Jay BrannanLast night, someone (I honestly can not remember who) actually made note of the fact that I haven’t been updating as much recently. After I paused in a moment of confusion at the thought that anyone actually looks at these pages, I explained that I’ve simply been quite busy. I guess I’ll write a little journal post to make up for the lack of nonsense “music” videos, tank-riding-buddah-baby pictures, and men 200x hotter than me posts.

Last week I saw a couple concerts. The first was Jay Brannan. I know he isn’t the most popular with everyone, and perhaps that is part of the charm. His show was pretty good. The songs actually sounded almost exactly like the recorded tracks do. That is a good thing because I think he is a great artist, but also somewhat disappointing that there wasn’t anything more to them in person. At least between songs he joked with the audience. The real surprise though was his opener. Her name is Rachel Zylstra and she was fantastically amazing. Her music was quirky without being tacky which always grabs my attention. Her voice was beautiful. Her stage presence spot on. She gripped the attention of an audience where I imagine few had any clue who she was.

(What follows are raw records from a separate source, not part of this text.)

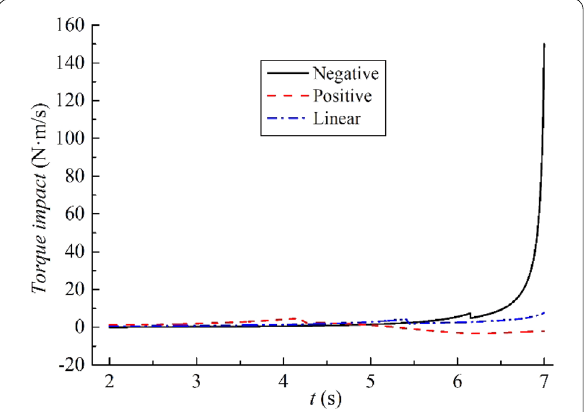
Figure 7 Torque impact under different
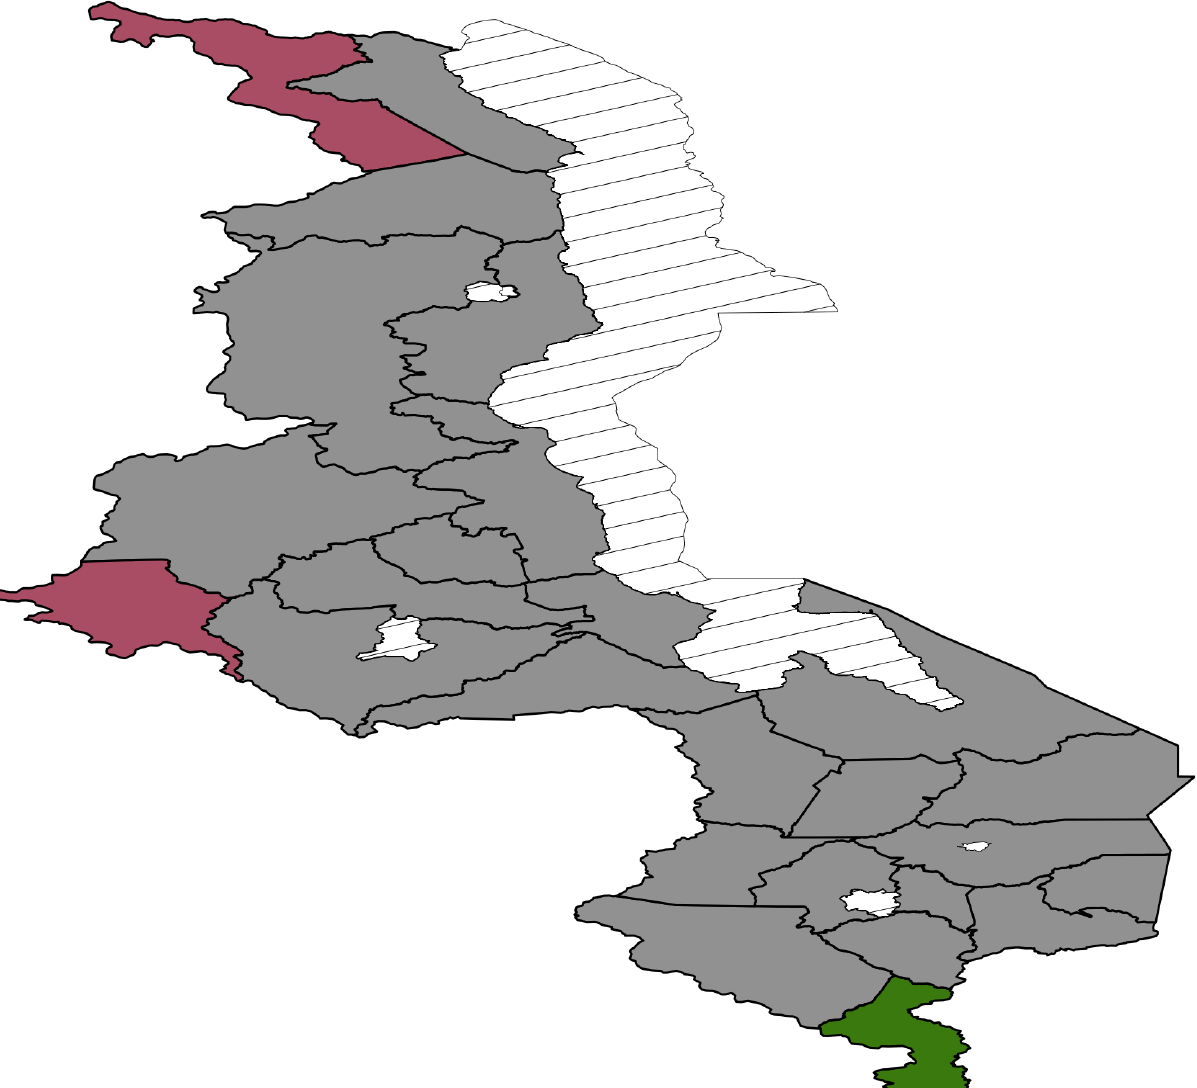
Fig 6. The 95% posterior credible intervals map for the spatial effects from the logistic model. Red means positive effect, green means negative effect and grey means insignificant effect.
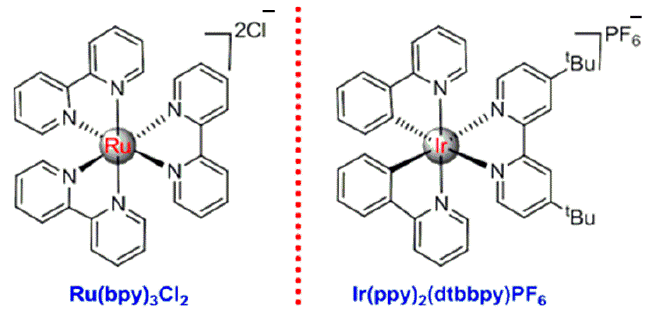
Figure 1. Synthesis of biologically active compounds through C-H/N-H bond activation.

On Saturday I saw one of my all-time favorites – Cowboy Mouth. If you aren’t familiar with their music, shame on you. The band has been around forever (since 1990 anyway). Admittedly, they have very few songs that anyone has probably heard unless you know one of their fans, who tend to be pretty rabid about them, and with good reason. Anyone who has seen one of their shows knows that these guys (and gal) are some of the best live performers in existence. The only concert I’ve had more fun at than a Cowboy Mouth concert is Third Eye Blind.

Speaking of Third Eye Blind, I am quite excited to find out that they have a new album coming out. Even more exciting – Kimya Dawson is featured on it! WOW. Can. Not. Wait. You can hear a short snippit of “Why Can’t You Be” on MySpace (ughh Crapsite).

Jordan MarxTuesday I went to the Chicago Outdoor Film Festival with some friends to see Duck Soup. Firstly – this was my first COFF experience, and I can not imagine a better group of people to go with. Secondly, Duck Soup is an amazing movie and everyone needs to go watch it. RIGHT NOW! :) Thirdly, they (I’m not really sure who) handed out (hopefully) over 5,000 “Groucho Marx” glasses to attempt to have the largest group of people to ever do this at once. The former record holder (yes, this is an existing record) is somewhere in Missouri. Well, at least they have that…

Of course amongst all these things I was visiting with my friend Scott who was in town from Las Vegas, boating, going to birthday parties, making a fool of myself at a bar night named “Boys Room” and who knows what other debaucherous (spell check tells me that isn’t a word but I don’t care) things. Oh, and working my ass off!